THE DATA Block Start

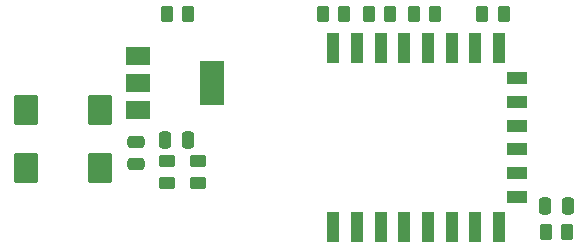
<source format=gbr>
%TF.GenerationSoftware,KiCad,Pcbnew,7.0.6*%
%TF.CreationDate,2024-04-30T22:33:33+02:00*%
%TF.ProjectId,MatchboxV2_HC,4d617463-6862-46f7-9856-325f48432e6b,rev?*%
%TF.SameCoordinates,Original*%
%TF.FileFunction,Paste,Top*%
%TF.FilePolarity,Positive*%
%FSLAX46Y46*%
G04 Gerber Fmt 4.6, Leading zero omitted, Abs format (unit mm)*
G04 Created by KiCad (PCBNEW 7.0.6) date 2024-04-30 22:33:33*
%MOMM*%
%LPD*%
G01*
G04 APERTURE LIST*
G04 Aperture macros list*
%AMRoundRect*
0 Rectangle with rounded corners*
0 $1 Rounding radius*
0 $2 $3 $4 $5 $6 $7 $8 $9 X,Y pos of 4 corners*
0 Add a 4 corners polygon primitive as box body*
4,1,4,$2,$3,$4,$5,$6,$7,$8,$9,$2,$3,0*
0 Add four circle primitives for the rounded corners*
1,1,$1+$1,$2,$3*
1,1,$1+$1,$4,$5*
1,1,$1+$1,$6,$7*
1,1,$1+$1,$8,$9*
0 Add four rect primitives between the rounded corners*
20,1,$1+$1,$2,$3,$4,$5,0*
20,1,$1+$1,$4,$5,$6,$7,0*
20,1,$1+$1,$6,$7,$8,$9,0*
20,1,$1+$1,$8,$9,$2,$3,0*%
G04 Aperture macros list end*
%ADD10RoundRect,0.250000X-0.250000X-0.475000X0.250000X-0.475000X0.250000X0.475000X-0.250000X0.475000X0*%
%ADD11RoundRect,0.250000X-0.450000X0.262500X-0.450000X-0.262500X0.450000X-0.262500X0.450000X0.262500X0*%
%ADD12RoundRect,0.250000X-0.475000X0.250000X-0.475000X-0.250000X0.475000X-0.250000X0.475000X0.250000X0*%
%ADD13RoundRect,0.250000X-0.262500X-0.450000X0.262500X-0.450000X0.262500X0.450000X-0.262500X0.450000X0*%
%ADD14RoundRect,0.250000X0.787500X1.025000X-0.787500X1.025000X-0.787500X-1.025000X0.787500X-1.025000X0*%
%ADD15RoundRect,0.250000X0.262500X0.450000X-0.262500X0.450000X-0.262500X-0.450000X0.262500X-0.450000X0*%
%ADD16R,1.000000X2.500000*%
%ADD17R,1.800000X1.000000*%
%ADD18R,2.000000X1.500000*%
%ADD19R,2.000000X3.800000*%
%ADD20RoundRect,0.250000X0.450000X-0.262500X0.450000X0.262500X-0.450000X0.262500X-0.450000X-0.262500X0*%
G04 APERTURE END LIST*
D10*
%TO.C,C3*%
X169450000Y-101400000D03*
X171350000Y-101400000D03*
%TD*%
D11*
%TO.C,R1*%
X140000000Y-97587500D03*
X140000000Y-99412500D03*
%TD*%
D12*
%TO.C,C2*%
X134800000Y-95950000D03*
X134800000Y-97850000D03*
%TD*%
D13*
%TO.C,R7*%
X150587500Y-85100000D03*
X152412500Y-85100000D03*
%TD*%
D14*
%TO.C,C1*%
X131712500Y-93300000D03*
X125487500Y-93300000D03*
%TD*%
D15*
%TO.C,R4*%
X156312500Y-85100000D03*
X154487500Y-85100000D03*
%TD*%
D13*
%TO.C,R2*%
X169487500Y-103600000D03*
X171312500Y-103600000D03*
%TD*%
D14*
%TO.C,C4*%
X131712500Y-98200000D03*
X125487500Y-98200000D03*
%TD*%
D10*
%TO.C,C5*%
X137250000Y-95800000D03*
X139150000Y-95800000D03*
%TD*%
D13*
%TO.C,R8*%
X164087500Y-85100000D03*
X165912500Y-85100000D03*
%TD*%
D16*
%TO.C,U1*%
X151500000Y-103200000D03*
X153500000Y-103200000D03*
X155500000Y-103200000D03*
X157500000Y-103200000D03*
X159500000Y-103200000D03*
X161500000Y-103200000D03*
X163500000Y-103200000D03*
X165500000Y-103200000D03*
D17*
X167000000Y-100600000D03*
X167000000Y-98600000D03*
X167000000Y-96600000D03*
X167000000Y-94600000D03*
X167000000Y-92600000D03*
X167000000Y-90600000D03*
D16*
X165500000Y-88000000D03*
X163500000Y-88000000D03*
X161500000Y-88000000D03*
X159500000Y-88000000D03*
X157500000Y-88000000D03*
X155500000Y-88000000D03*
X153500000Y-88000000D03*
X151500000Y-88000000D03*
%TD*%
D15*
%TO.C,R5*%
X160112500Y-85100000D03*
X158287500Y-85100000D03*
%TD*%
D18*
%TO.C,U3*%
X134950000Y-88700000D03*
X134950000Y-91000000D03*
D19*
X141250000Y-91000000D03*
D18*
X134950000Y-93300000D03*
%TD*%
D20*
%TO.C,R3*%
X137400000Y-99412500D03*
X137400000Y-97587500D03*
%TD*%
D13*
%TO.C,R6*%
X137387500Y-85100000D03*
X139212500Y-85100000D03*
%TD*%
M02*

</source>
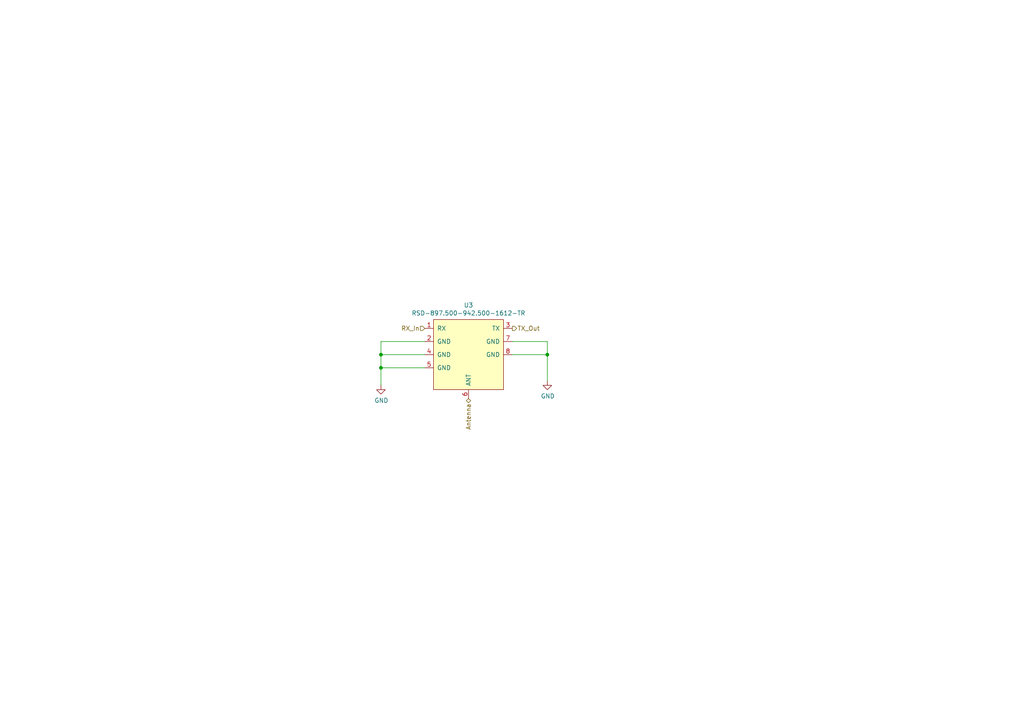
<source format=kicad_sch>
(kicad_sch (version 20211123) (generator eeschema)

  (uuid 18d11f32-e1a6-4f29-8e3c-0bfeb07299bd)

  (paper "A4")

  (title_block
    (title "Duplexer Network")
    (date "2022-03-24")
    (rev "v2.0.0")
    (company "When HAMs Fly Senior Design Team")
    (comment 1 "https://github.com/MSTRocketDesignTeam/Avionics-Telemetry-PCB")
    (comment 2 "Board Revision 2")
    (comment 3 "Schematic depicting logical connections between components")
  )

  

  (junction (at 158.75 102.87) (diameter 0) (color 0 0 0 0)
    (uuid 1e48966e-d29d-4521-8939-ec8ac570431d)
  )
  (junction (at 110.49 106.68) (diameter 0) (color 0 0 0 0)
    (uuid 90e761f6-1432-4f73-ad28-fa8869b7ec31)
  )
  (junction (at 110.49 102.87) (diameter 0) (color 0 0 0 0)
    (uuid f9b1563b-384a-447c-9f47-736504e995c8)
  )

  (wire (pts (xy 110.49 102.87) (xy 110.49 99.06))
    (stroke (width 0) (type default) (color 0 0 0 0))
    (uuid 03f57fb4-32a3-4bc6-85b9-fd8ece4a9592)
  )
  (wire (pts (xy 158.75 102.87) (xy 158.75 99.06))
    (stroke (width 0) (type default) (color 0 0 0 0))
    (uuid 07d160b6-23e1-4aa0-95cb-440482e6fc15)
  )
  (wire (pts (xy 123.19 102.87) (xy 110.49 102.87))
    (stroke (width 0) (type default) (color 0 0 0 0))
    (uuid 18ca5aef-6a2c-41ac-9e7f-bf7acb716e53)
  )
  (wire (pts (xy 158.75 110.49) (xy 158.75 102.87))
    (stroke (width 0) (type default) (color 0 0 0 0))
    (uuid 24b72b0d-63b8-4e06-89d0-e94dcf39a600)
  )
  (wire (pts (xy 110.49 106.68) (xy 110.49 102.87))
    (stroke (width 0) (type default) (color 0 0 0 0))
    (uuid 4431c0f6-83ea-4eee-95a8-991da2f03ccd)
  )
  (wire (pts (xy 110.49 111.76) (xy 110.49 106.68))
    (stroke (width 0) (type default) (color 0 0 0 0))
    (uuid 528fd7da-c9a6-40ae-9f1a-60f6a7f4d534)
  )
  (wire (pts (xy 158.75 99.06) (xy 148.59 99.06))
    (stroke (width 0) (type default) (color 0 0 0 0))
    (uuid a6738794-75ae-48a6-8949-ed8717400d71)
  )
  (wire (pts (xy 123.19 106.68) (xy 110.49 106.68))
    (stroke (width 0) (type default) (color 0 0 0 0))
    (uuid b78cb2c1-ae4b-4d9b-acd8-d7fe342342f2)
  )
  (wire (pts (xy 148.59 102.87) (xy 158.75 102.87))
    (stroke (width 0) (type default) (color 0 0 0 0))
    (uuid d692b5e6-71b2-4fa6-bc83-618add8d8fef)
  )
  (wire (pts (xy 110.49 99.06) (xy 123.19 99.06))
    (stroke (width 0) (type default) (color 0 0 0 0))
    (uuid e413cfad-d7bd-41ab-b8dd-4b67484671a6)
  )

  (hierarchical_label "Antenna" (shape bidirectional) (at 135.89 115.57 270)
    (effects (font (size 1.27 1.27)) (justify right))
    (uuid 2a1de22d-6451-488d-af77-0bf8841bd695)
  )
  (hierarchical_label "TX_Out" (shape output) (at 148.59 95.25 0)
    (effects (font (size 1.27 1.27)) (justify left))
    (uuid 6ac3ab53-7523-4805-bfd2-5de19dff127e)
  )
  (hierarchical_label "RX_In" (shape input) (at 123.19 95.25 180)
    (effects (font (size 1.27 1.27)) (justify right))
    (uuid a8219a78-6b33-4efa-a789-6a67ce8f7a50)
  )

  (symbol (lib_id "power:GND") (at 158.75 110.49 0) (unit 1)
    (in_bom yes) (on_board yes)
    (uuid 00000000-0000-0000-0000-0000619f077a)
    (property "Reference" "#PWR019" (id 0) (at 158.75 116.84 0)
      (effects (font (size 1.27 1.27)) hide)
    )
    (property "Value" "GND" (id 1) (at 158.877 114.8842 0))
    (property "Footprint" "" (id 2) (at 158.75 110.49 0)
      (effects (font (size 1.27 1.27)) hide)
    )
    (property "Datasheet" "" (id 3) (at 158.75 110.49 0)
      (effects (font (size 1.27 1.27)) hide)
    )
    (pin "1" (uuid 44439f83-864f-4729-bc10-32571ba25d6c))
  )

  (symbol (lib_id "power:GND") (at 110.49 111.76 0) (unit 1)
    (in_bom yes) (on_board yes)
    (uuid 00000000-0000-0000-0000-0000619f08a7)
    (property "Reference" "#PWR018" (id 0) (at 110.49 118.11 0)
      (effects (font (size 1.27 1.27)) hide)
    )
    (property "Value" "GND" (id 1) (at 110.617 116.1542 0))
    (property "Footprint" "" (id 2) (at 110.49 111.76 0)
      (effects (font (size 1.27 1.27)) hide)
    )
    (property "Datasheet" "" (id 3) (at 110.49 111.76 0)
      (effects (font (size 1.27 1.27)) hide)
    )
    (pin "1" (uuid dc1530d0-9f40-41fa-94d7-ea7f9eb32aaa))
  )

  (symbol (lib_id "RDT_Custom_Symbols:RSD-897.500-942.500-1612-TR") (at 135.89 92.71 0) (unit 1)
    (in_bom yes) (on_board yes)
    (uuid 00000000-0000-0000-0000-0000619f0fb1)
    (property "Reference" "U3" (id 0) (at 135.89 88.519 0))
    (property "Value" "RSD-897.500-942.500-1612-TR" (id 1) (at 135.89 90.8304 0))
    (property "Footprint" "RDT_Custom_Footprints:RSD-897.500-942.500-1612-TR" (id 2) (at 135.89 92.71 0)
      (effects (font (size 1.27 1.27)) hide)
    )
    (property "Datasheet" "https://www.raltron.com/webproducts/specs/SAW_FILTER/RSD-897.500-942.500-1612-TR.pdf" (id 3) (at 135.89 92.71 0)
      (effects (font (size 1.27 1.27)) hide)
    )
    (pin "1" (uuid e738289c-fa10-4988-9f1d-372cde655314))
    (pin "2" (uuid 950dd34d-7b05-45d2-bad9-0790ba3528c9))
    (pin "3" (uuid ad4a735d-f005-45c8-87b7-6f2e57316b3f))
    (pin "4" (uuid 6cec9cae-b17d-4665-82d2-93c143b973b8))
    (pin "5" (uuid eb369b7b-c0ee-4c66-852e-eaa3a9471a35))
    (pin "6" (uuid 94ada412-f9ef-4e7b-9d13-6a30dad42a65))
    (pin "7" (uuid 78287e0f-e288-4c3b-bf77-77950a7dfc28))
    (pin "8" (uuid d97b65fd-a9c6-437e-a7ed-ca47385eb83b))
  )
)

</source>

THE DATA Block End

_YOUR OBJECTIVE:_
Using the entries above, extract exactly the span from the line with "X154487500Y-85100000D03*" to the line with "X164087500Y-85100000D03*", both lines included; leave out everything else.

_YOUR RESPONSE:_
X154487500Y-85100000D03*
%TD*%
D13*
%TO.C,R2*%
X169487500Y-103600000D03*
X171312500Y-103600000D03*
%TD*%
D14*
%TO.C,C4*%
X131712500Y-98200000D03*
X125487500Y-98200000D03*
%TD*%
D10*
%TO.C,C5*%
X137250000Y-95800000D03*
X139150000Y-95800000D03*
%TD*%
D13*
%TO.C,R8*%
X164087500Y-85100000D03*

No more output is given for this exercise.